> **INSTRUCTION**
Please set down, unchanged, the line containing "focal_35mm: 24" and all the lines that follow it until the data below ends.

Intrinsic camera parameters
◇ ◇ ◇ ◇ ◇ ◇ ◇

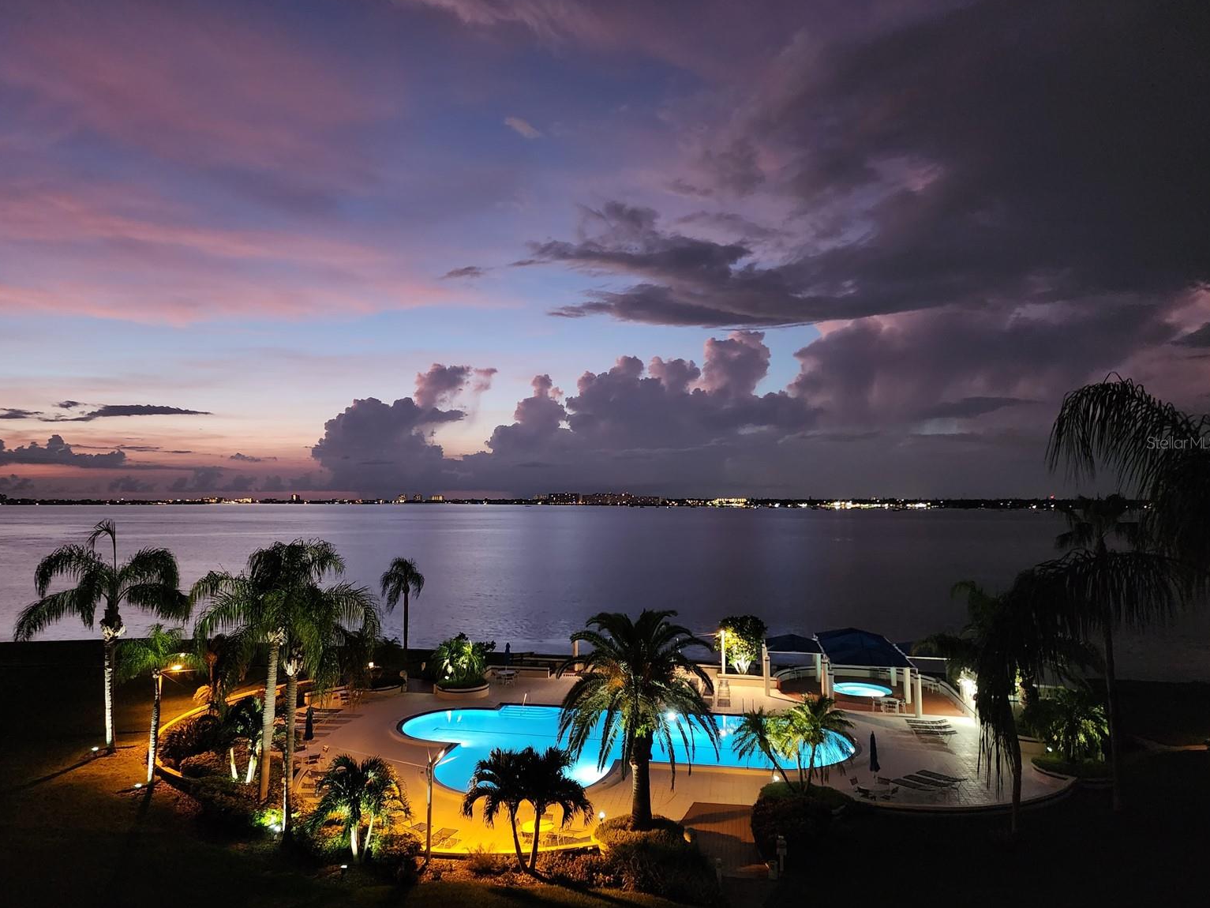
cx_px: 590
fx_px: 839
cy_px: 442
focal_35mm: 24
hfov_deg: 71.6
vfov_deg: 56.8
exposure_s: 1/24
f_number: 1.8
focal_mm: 6.4
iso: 800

◇ ◇ ◇ ◇ ◇ ◇ ◇

> **SOLVED PROBLEM**
focal_35mm: 24
hfov_deg: 71.6
vfov_deg: 56.8
exposure_s: 1/24
f_number: 1.8
focal_mm: 6.4
iso: 800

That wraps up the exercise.